District leaders said they plan to make transitional kindergarten available to all 4- and 5-year-olds and will create a permanent online K-12 magnet school.
There will also be summer programs specifically to help students transition to middle and high school, tutoring for multilingual students, and longer school days for students who need extra help.
The district’s plan ties in with previously announced initiatives such as its expanded summer learning program that is open to all students, and changes to grading and student discipline to make it less punitive.
The district plans to offer Ethnic Studies to all students in all grades. In 2019 the school board voted to make ethnic studies a graduation requirement for high school students.
The district has also said it will create a teacher development program aimed at helping more people of color become district teachers.
Educators will receive training and professional development in a number of areas, including teaching reading, teaching math, and how to be anti-racist in the classroom.
The district’s plans are part of its proposed Local Control and Accountability Plan, or LCAP, a state-required document that outlines a district’s goals and plans to improve student outcomes over three years. The school board will officially vote on the district’s LCAP at a future board meeting.

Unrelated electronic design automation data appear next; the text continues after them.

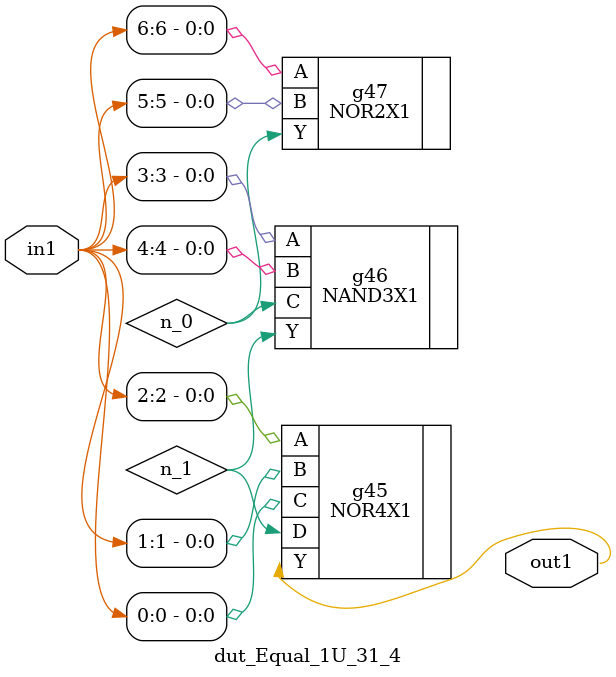
<source format=v>
`timescale 1ps / 1ps


module dut_Equal_1U_31_4(in1, out1);
  input [6:0] in1;
  output out1;
  wire [6:0] in1;
  wire out1;
  wire n_0, n_1;
  NOR4X1 g45(.A (in1[2]), .B (in1[1]), .C (in1[0]), .D (n_1), .Y
       (out1));
  NAND3X1 g46(.A (in1[3]), .B (in1[4]), .C (n_0), .Y (n_1));
  NOR2X1 g47(.A (in1[6]), .B (in1[5]), .Y (n_0));
endmodule



</source>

The proposed LCAP attracted some praise and some suggestions from some community members. Some said they wanted to see the district focus more on students with disabilities and gifted students.

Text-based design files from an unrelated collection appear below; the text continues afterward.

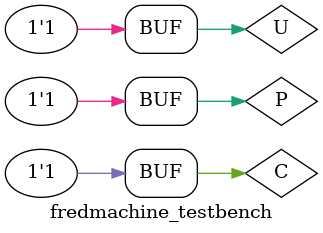
<source format=sv>
module fredmachine(U, P, C, HEX0, HEX1, HEX2, HEX3, HEX4, HEX5);
	input logic U, P, C;
	output logic [6:0] HEX0, HEX1, HEX2, HEX3, HEX4, HEX5;
	
	always_comb begin
		case({U, P, C})
			3'b000: begin // Bed
				HEX5 = 7'b0000011;
				HEX4 = 7'b0000110;
				HEX3 = 7'b0100001;
				HEX2 = 7'b1111111;
				HEX1 = 7'b0001111;
				HEX0 = 7'b0111011;
			end
			3'b001: begin // pot
				HEX5 = 7'b0001100;
				HEX4 = 7'b0100011;
				HEX3 = 7'b0000111;
				HEX2 = 7'b1111111;
				HEX1 = 7'b1000111;
				HEX0 = 7'b1110001;
			end
			3'b011: begin // cap
				HEX5 = 7'b1000110;
				HEX4 = 7'b0001000;
				HEX3 = 7'b0001100;
				HEX2 = 7'b1111111;
				HEX1 = 7'b0011100;
				HEX0 = 7'b0111111;
			end
			3'b100: begin // ball
				HEX5 = 7'b0000011;
				HEX4 = 7'b0001000;
				HEX3 = 7'b1001001;
				HEX2 = 7'b1111111;
				HEX1 = 7'b1111111;
				HEX0 = 7'b0100011;
			end
			3'b101: begin // rug
				HEX5 = 7'b0101111;
				HEX4 = 7'b1100011;
				HEX3 = 7'b1000010;
				HEX2 = 7'b1111111;
				HEX1 = 7'b1000110;
				HEX0 = 7'b1110000;
			end
			3'b110: begin // pipe
				HEX5 = 7'b0001100;
				HEX4 = 7'b1101111;
				HEX3 = 7'b0001100;
				HEX2 = 7'b0000110;
				HEX1 = 7'b1111111;
				HEX0 = 7'b1001111;
			end
			default: begin
				HEX5 = 7'bX;
				HEX4 = 7'bX;
				HEX3 = 7'bX;
				HEX2 = 7'bX;
				HEX1 = 7'bX;
				HEX0 = 7'bX;
			end
		endcase
	end
endmodule

module fredmachine_testbench();
	logic U, P, C;
	logic [6:0] HEX0, HEX1, HEX2, HEX3, HEX4, HEX5;
	
	fredmachine dut (.U, .P, .C, .HEX0, .HEX1, .HEX2, .HEX3, .HEX4, .HEX5);
	
	initial begin
		for(integer i = 0; i < 8; i++) begin
			{U, P, C} = i;
			#10;
		end
	end
endmodule
	
</source>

Moira Allbritton, former chair of the district’s Community Advisory Committee on Special Education, said the district has not improved outcomes for students enough after years of hearing district leaders announce various plans to help students. .

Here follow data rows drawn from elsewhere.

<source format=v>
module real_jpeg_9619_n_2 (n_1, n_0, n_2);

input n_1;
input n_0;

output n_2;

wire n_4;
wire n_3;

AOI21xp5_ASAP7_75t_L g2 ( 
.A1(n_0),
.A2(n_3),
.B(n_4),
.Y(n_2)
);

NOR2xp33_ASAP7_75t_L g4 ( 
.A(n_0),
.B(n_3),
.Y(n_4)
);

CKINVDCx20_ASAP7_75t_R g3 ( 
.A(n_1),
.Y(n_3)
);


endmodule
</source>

“In two decades with the San Diego Unified School District, I have seen dozens of programs and initiatives, and almost universally we fall short when we pass professional development,” Allbritton said during Tuesday’s meeting. “We fell short of meaningful commitment to part of the family. We fell short in implementing the reform with fidelity and responsibility. And we fell short of closing the achievement gap for our student subgroups. “
Jackson, a longtime educator in the district, said he and his co-workers have to be willing to “feel uncomfortable” and acknowledge past failures to do the right thing for underserved students.
“We have to make no apologies for diversity and inclusion, access and equity,” Jackson said. “We have to look at ourselves in the mirror (…) and recognize that we have not collectively cared for all the students and that, therefore, some have not succeeded.”
“We have to be able to change the narrative, that we are about our children who are black and they are brown and our students who are marginalized, and not be afraid to say that.”
Jackson became interim superintendent last month when former superintendent Cindy Marten
she left office to become the United States Under Secretary of Education.